━━━━━ TEXT PROVIDED ━━━━━
A study of 1990 census data conducted by the Knight-Ridder newspaper chain found that 30 percent of the nation’s blacks still live in neighborhoods that are at least 90 percent black. The study found the number of blacks living in such “isolation” had not changed significantly since 1980.

At the same time, many of the newcomers to suburbia are Hispanic and Asian. In many cases, immigrant families from around the globe have chosen to bypass inner cities to settle first in suburban areas that offer better schools, housing, and job opportunities. They also are drawn to locations where friends and relatives have previously made their homes.

In metropolitan Washington, for example, the nearby suburban areas of Montgomery County, Md., and Fairfax County, Va., have seen particularly dramatic increases in the number of Hispanic and Asian students enrolled in local schools.

In 1983, 18.5 percent of Fairfax County’s students were members of minority groups. Today, 28.2 percent of its 130,200 students belong to minorities--a proportion that is expected to rise to 37 percent by 1998, according to district projections. The fastest growth is expected in the number of Hispanic and Asian students.

All told, 102 languages are spoken by Fairfax County students; currently, about half of the new students entering the district’s schools each year are not fluent in English.

In Maryland, meanwhile, the Montgomery County system is experiencing a similar trend. The district currently enrolls 104,000 students, 38 percent of whom are members of minority groups, many of them foreign-born. By 1997, enrollment is projected to grow by another 30,000 students, the majority of whom are expected to be members of minority groups.

And in Glendale, Calif., a suburb of Los Angeles, the number of students whose first language is not English has skyrocketed from about 10 percent in 1980 to 49 percent today. The 25,000-student school district has the largest number of Armenian students in the state, according to Donald Empey, the deputy superintendent of instruction, and also has significant numbers of students who speak Spanish, Korean, Farsi, Arabic, and Vietnamese.

While the first waves of immigrant families to settle in Glendale were relatively well-off financially, district officials say, they have been followed by much poorer immigrants.

“Prior to 1980, Glendale was noted as being a white, middle-class, suburban area,” Mr. Empey said. “That has changed dramatically. There’s no question we’ve received a larger number of low-income students.’'

Many suburban administrators, teachers, and school-board members say they welcome the influx of students from diverse backgrounds. A more heterogeneous enrollment, they say, provides unparalleled opportunities to prepare all students to live in a global society.

But they caution that serving students who do not speak English fluently, who are poor, and who come from unfamiliar cultures also means strains on district budgets, on teachers, and sometimes on the communities that must support the schools.
━━━━━
REQUIRED ACTIONS:
1) Please quote the suburban schools text from "And in Glendale, Calif., a" to "much poorer immigrants.".
2) Which languages does the suburban schools text name as spoken by significant numbers of Glendale students?
Rely on the suburban schools text alone.
━━━━━ DATA EXTRACTS ━━━━━
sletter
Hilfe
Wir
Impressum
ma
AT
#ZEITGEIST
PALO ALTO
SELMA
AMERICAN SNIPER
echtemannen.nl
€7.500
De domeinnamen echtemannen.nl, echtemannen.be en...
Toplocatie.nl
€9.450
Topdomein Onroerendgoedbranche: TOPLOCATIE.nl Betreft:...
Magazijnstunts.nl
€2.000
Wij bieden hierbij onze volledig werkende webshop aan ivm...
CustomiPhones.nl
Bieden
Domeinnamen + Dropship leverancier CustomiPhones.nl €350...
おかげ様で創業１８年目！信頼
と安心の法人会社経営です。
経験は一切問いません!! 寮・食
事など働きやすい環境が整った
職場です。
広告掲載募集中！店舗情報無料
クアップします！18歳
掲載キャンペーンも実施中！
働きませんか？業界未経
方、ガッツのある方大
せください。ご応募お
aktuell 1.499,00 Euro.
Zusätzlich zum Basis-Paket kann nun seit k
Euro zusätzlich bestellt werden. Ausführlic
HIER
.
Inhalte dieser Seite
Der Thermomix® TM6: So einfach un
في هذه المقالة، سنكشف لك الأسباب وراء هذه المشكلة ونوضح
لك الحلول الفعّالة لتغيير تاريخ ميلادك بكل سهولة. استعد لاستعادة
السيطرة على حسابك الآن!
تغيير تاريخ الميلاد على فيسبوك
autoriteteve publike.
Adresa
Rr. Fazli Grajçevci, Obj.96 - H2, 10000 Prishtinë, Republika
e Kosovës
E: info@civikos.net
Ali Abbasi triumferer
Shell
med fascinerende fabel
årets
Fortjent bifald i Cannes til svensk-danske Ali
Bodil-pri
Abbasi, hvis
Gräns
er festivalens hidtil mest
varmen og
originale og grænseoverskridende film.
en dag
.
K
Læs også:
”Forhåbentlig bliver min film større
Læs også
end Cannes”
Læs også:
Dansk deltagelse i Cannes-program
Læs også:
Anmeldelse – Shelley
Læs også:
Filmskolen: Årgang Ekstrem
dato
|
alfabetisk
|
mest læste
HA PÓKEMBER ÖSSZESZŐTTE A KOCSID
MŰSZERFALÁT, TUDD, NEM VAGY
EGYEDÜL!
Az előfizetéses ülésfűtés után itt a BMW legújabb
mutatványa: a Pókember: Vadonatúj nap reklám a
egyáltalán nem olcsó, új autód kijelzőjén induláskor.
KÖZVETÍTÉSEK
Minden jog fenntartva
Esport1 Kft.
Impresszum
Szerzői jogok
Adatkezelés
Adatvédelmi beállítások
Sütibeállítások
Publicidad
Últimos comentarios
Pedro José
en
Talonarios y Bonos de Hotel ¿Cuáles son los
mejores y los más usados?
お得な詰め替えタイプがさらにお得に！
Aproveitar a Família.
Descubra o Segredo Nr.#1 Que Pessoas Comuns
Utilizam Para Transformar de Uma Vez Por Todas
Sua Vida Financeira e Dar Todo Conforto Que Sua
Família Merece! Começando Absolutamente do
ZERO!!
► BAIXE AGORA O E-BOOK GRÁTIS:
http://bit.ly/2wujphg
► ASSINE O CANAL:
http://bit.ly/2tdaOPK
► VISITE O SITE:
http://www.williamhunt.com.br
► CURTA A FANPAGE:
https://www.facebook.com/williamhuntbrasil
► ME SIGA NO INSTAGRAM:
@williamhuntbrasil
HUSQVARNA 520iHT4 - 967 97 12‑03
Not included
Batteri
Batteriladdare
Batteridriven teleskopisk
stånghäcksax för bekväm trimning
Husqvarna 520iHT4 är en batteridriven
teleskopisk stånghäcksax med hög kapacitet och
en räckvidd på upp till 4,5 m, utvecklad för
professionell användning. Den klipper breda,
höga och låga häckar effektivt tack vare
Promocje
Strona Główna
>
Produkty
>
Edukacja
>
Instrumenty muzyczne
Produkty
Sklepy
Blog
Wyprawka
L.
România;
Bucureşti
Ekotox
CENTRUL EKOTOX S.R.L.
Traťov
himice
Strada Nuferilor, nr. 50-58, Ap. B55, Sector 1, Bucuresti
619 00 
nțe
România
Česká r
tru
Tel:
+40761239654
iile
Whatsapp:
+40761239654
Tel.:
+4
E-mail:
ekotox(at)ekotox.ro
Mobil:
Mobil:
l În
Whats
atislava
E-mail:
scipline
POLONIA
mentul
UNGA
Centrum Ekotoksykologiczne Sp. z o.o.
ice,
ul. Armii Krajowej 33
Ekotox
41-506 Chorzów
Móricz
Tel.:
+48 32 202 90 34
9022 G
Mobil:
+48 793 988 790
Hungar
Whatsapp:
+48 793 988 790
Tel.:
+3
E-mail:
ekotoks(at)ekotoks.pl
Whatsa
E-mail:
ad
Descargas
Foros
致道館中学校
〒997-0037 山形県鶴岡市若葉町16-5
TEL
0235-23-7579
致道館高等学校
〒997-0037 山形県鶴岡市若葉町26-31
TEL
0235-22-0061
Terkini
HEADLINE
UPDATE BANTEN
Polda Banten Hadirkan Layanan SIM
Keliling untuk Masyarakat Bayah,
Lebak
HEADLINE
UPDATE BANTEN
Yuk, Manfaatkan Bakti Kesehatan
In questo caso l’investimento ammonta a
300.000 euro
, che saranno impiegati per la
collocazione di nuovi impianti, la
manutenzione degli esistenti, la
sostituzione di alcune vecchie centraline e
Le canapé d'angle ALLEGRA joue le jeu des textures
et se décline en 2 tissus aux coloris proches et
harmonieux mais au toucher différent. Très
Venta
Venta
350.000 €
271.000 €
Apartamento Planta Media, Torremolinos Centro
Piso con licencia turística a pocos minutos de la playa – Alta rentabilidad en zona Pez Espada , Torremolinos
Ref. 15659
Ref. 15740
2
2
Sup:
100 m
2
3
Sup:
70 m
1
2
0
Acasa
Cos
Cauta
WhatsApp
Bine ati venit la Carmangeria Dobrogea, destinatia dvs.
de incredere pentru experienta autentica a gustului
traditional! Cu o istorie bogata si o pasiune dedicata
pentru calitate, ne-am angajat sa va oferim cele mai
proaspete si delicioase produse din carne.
━━━━━
EXERCISE RESULTS:
1)
And in Glendale, Calif., a suburb of Los Angeles, the number of students whose first language is not English has skyrocketed from about 10 percent in 1980 to 49 percent today. The 25,000-student school district has the largest number of Armenian students in the state, according to Donald Empey, the deputy superintendent of instruction, and also has significant numbers of students who speak Spanish, Korean, Farsi, Arabic, and Vietnamese.

While the first waves of immigrant families to settle in Glendale were relatively well-off financially, district officials say, they have been followed by much poorer immigrants.

2) Spanish, Korean, Farsi, Arabic, Vietnamese